According to Pedrotty, his plan to legalize cannabis on a city level would be a scaled-down version of what some states, including neighboring Colorado, have already done. He admits in his video that the attempt would be challenged in court, but that the city could move forward with his plan even during that time.
New Mexico state auditor and fellow mayoral candidate Tim Keller said he appreciates Pedrotty’s excitement, but believes that Pedrotty’s plan will invite lawsuits against the city. Keller said police unions would likely sue for contradictory laws and lawmakers would challenge a city-wide legalization effort.
Keller has publicly spoken in favor of legalizing cannabis, both as a state senator and as a mayoral candidate, but told NM Political Report those attempts should be left at the state level.
“I think that if we research it and come up with a good plan and engage voters and the Legislature, that’s actually going to be faster,” Keller said.
Keller has also publicly stated that if elected mayor, he would favor lowering penalties for cannabis possession and use.
Pedrotty, though, disagrees with Keller and said city legalization would help give Albuquerque a foothold economically.
“I see this as a clear point of action the city can take that will be more beneficial than waiting,” Pedrotty told NM Political Report.
Pedrotty has at least one major supporter of his legalization idea—one of the state’s most well-known medical cannabis producers.
Duke Rodriguez, CEO of Ultra Health LLC, a New Mexico medical cannabis company, said if Albuquerque legalized cannabis, “The impact [on the state] would be tremendous,” possibly creating a tourism boom in the state’s largest city.
Another person familiar with medical cannabis disagrees with Rodriguez and Pedrotty on the reality of a thriving cannabis industry under city-wide legalization, citing legal battles.
Willie Ford, founder and managing director, of R Greenleaf and Associates, a New Mexico medical cannabis consulting company, said recreational producers wouldn’t pop up during the first year of legalization.
“Flipping a switch is not possible,” Ford said.
Medical cannabis producers, Ford said, might think twice about jumping into a recreational cannabis program before the legalities are all worked out.
“I don’t think that my licensed clients would want to risk losing their [medical cannabis] license,” Ford said.
Ford added his company might “explore” getting into recreational cannabis, but only if there were a “legal avenue” to do so.
Pedrotty said while he wants the city to take action sooner rather than later, he realizes that the mayor has to work with the city council to pass key legislation. Pedrotty, a musician, likened that work to being in an orchestra.
“I know all too well the sound of a conductor’s wand,” Pedrotty said. “Which is nothing.”

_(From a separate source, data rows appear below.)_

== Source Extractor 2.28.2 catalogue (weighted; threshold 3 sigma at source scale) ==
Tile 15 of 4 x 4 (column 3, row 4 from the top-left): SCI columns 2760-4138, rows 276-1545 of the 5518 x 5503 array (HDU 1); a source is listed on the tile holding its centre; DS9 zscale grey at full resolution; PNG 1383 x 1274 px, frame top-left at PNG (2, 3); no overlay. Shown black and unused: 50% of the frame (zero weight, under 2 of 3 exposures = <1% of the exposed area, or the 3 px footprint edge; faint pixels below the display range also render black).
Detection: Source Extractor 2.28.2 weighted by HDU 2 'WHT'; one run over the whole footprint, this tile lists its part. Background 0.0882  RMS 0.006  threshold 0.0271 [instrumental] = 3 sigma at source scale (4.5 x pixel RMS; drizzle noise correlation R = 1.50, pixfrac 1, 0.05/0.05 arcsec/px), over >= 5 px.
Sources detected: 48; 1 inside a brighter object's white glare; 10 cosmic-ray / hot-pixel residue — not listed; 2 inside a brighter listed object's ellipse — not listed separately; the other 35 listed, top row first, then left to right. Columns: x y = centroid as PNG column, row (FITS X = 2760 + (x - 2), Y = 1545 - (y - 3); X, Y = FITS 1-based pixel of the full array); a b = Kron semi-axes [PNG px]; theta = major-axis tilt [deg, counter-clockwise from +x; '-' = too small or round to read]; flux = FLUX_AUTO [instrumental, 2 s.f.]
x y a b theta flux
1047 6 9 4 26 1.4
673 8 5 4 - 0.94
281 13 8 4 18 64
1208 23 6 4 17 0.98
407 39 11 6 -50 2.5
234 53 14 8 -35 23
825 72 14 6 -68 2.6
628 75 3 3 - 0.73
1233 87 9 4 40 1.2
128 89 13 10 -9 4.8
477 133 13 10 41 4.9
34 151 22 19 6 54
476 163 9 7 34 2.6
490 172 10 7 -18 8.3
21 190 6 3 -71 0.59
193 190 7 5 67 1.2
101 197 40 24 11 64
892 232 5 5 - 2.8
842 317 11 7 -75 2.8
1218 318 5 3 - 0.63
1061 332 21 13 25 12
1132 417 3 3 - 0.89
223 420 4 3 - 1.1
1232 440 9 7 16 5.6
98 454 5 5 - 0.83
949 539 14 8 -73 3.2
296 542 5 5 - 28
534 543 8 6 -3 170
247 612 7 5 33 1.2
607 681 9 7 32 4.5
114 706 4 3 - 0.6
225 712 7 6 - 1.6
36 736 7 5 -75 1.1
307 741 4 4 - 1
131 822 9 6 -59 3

Albuquerque City Councilor and mayoral candidate Dan Lewis, who once ran for Congress on a politically conservative Tea Party platform, agreed that any legalization efforts should come from the legislature and the governor.
“I believe marijuana will be legalized in the state eventually,” Lewis wrote in an email. “I’m not the guy to lead that charge.”
Mayoral candidate Brian Colón told NM Political Report the issue of marijuana legalization is up to the state and thinks New Mexico’s next governor will address legalization. Still, Colón said he doesn’t agree with Pedrotty’s plan.
“I am not in favor of a city by city approach,” Colón wrote in an email. “However, I am confident that this is an issue that will be addressed at the state level.”
In most of the polls so far, Pedrotty looks like a longshot to win the mayor’s race. Still, almost all of the other candidates have spoken highly of him and said he will go far. In one mayoral forum, Colón said he was impressed with Pedrotty’s answers and expected him to “pick up some votes” as well as land a job afterwards.
Pedrotty is far from surprised by the supportive comments from other candidates. He previously told NM Political Report his age, along with some of his ideas for changing Albuquerque, have earned him plenty of metaphorical pats on the back and encouragement for the future.
Keller for example, politely dismissed the idea of Albuquerque successfully legalizing recreational cannabis.
“We have to be reasonable and pragmatic and that’s how we get things done,” Keller said. “It’s fun to talk about, but it’s going to take a whole lot more than a mayor in a lawsuit.”
Pedrotty said his plan is pragmatic and will include conversations with the council and stakeholders, but that it’s important for Albuquerque to take more initiative to capitalize on inevitable legalization as soon as possible.
“If not now, then when?” Pedrotty asked. “And if not me, then who?”
Update: Added comment from Brian Colón.